▸ **EXERCÍCIO**:
Resuma em duas frases o texto sobre o câmbio na Argentina.

▸ **TEXTO DE APOIO**:
O dólar cotado na casa dos R$ 4 (estava em R$ 3,9 ontem à tarde) foi o principal fator para a movimentação histórica de argentinos. Isso porque, historicamente, as reservas financeiras dos hermanos são na moeda norte-americana, em razão dos constantes temores com as crises econômicas e a inflação. Assim, os investimentos em pesos são sempre cautelosos.

Cartão de crédito

O recém-empossado presidente Macri anulou a sobretaxa de 35% nas compras no exterior com cartão de crédito. A medida de controle cambial foi instaurada em 2013 pelo governo de Cristina Kirchner para impedir a fuga de divisas do país e frear a desvalorização do peso. A mudança de Macri visa a abertura da economia argentina.

Controle do dólar

Logo que assumiu, Macri cumpriu uma das promessas de campanha e liberou a compra de dólares na Argentina. Desde 2011 havia controle das despesas em moeda estrangeira, estabelecido pelo governo Kirchner também com a intenção de evitar a fuga de divisas do país. Até dezembro de 2015, havia limites para compras em dólar e quem fosse viajar precisava pedir autorização do governo para adquirir a moeda estrangeira, entre outras restrições.

▸ **EXTRATO DOS DADOS**:
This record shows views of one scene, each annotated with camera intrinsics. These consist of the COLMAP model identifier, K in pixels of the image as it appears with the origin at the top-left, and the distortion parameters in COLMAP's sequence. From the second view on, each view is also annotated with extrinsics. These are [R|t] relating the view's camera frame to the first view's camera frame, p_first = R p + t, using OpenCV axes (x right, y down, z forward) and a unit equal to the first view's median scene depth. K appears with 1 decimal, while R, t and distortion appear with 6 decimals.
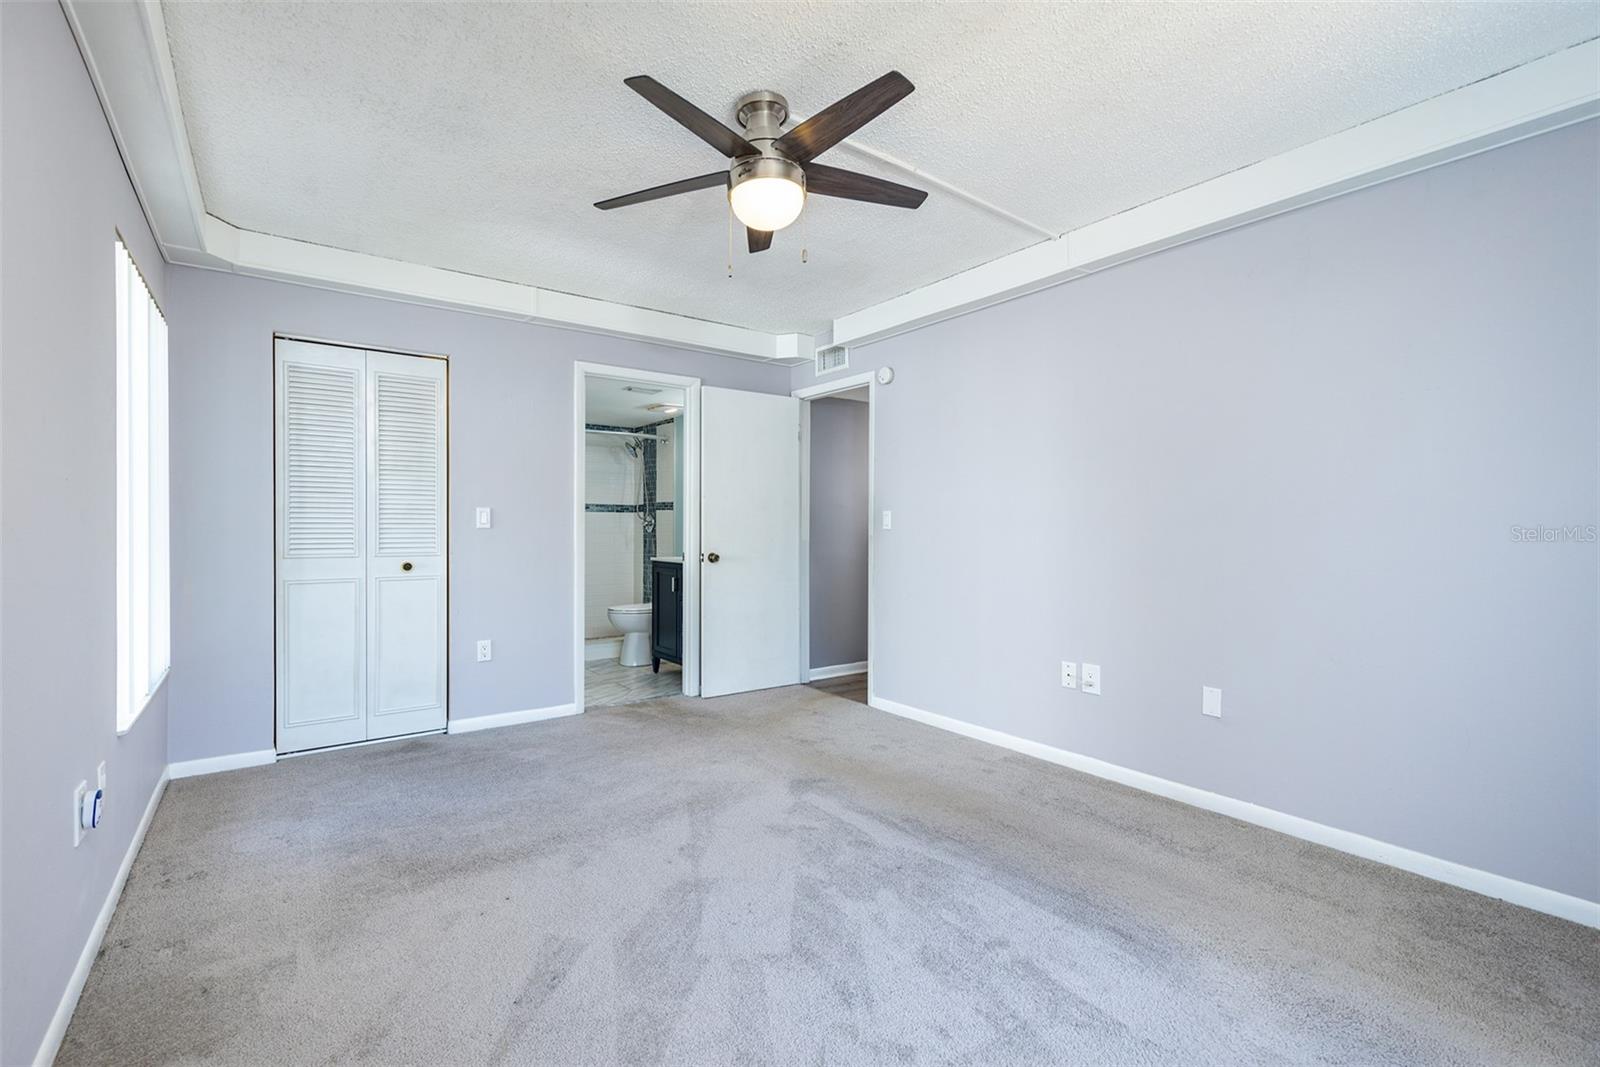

▸ **RESOLUÇÃO DO EXERCÍCIO**:
O dólar na casa dos R$ 4 foi o principal fator da movimentação histórica de argentinos, cujas reservas financeiras costumam estar na moeda norte-americana por causa dos temores com crises econômicas e inflação. Ao assumir, Macri anulou a sobretaxa de 35% nas compras com cartão de crédito no exterior, instaurada em 2013 pelo governo de Cristina Kirchner, e liberou a compra de dólares, que estava sob controle desde 2011.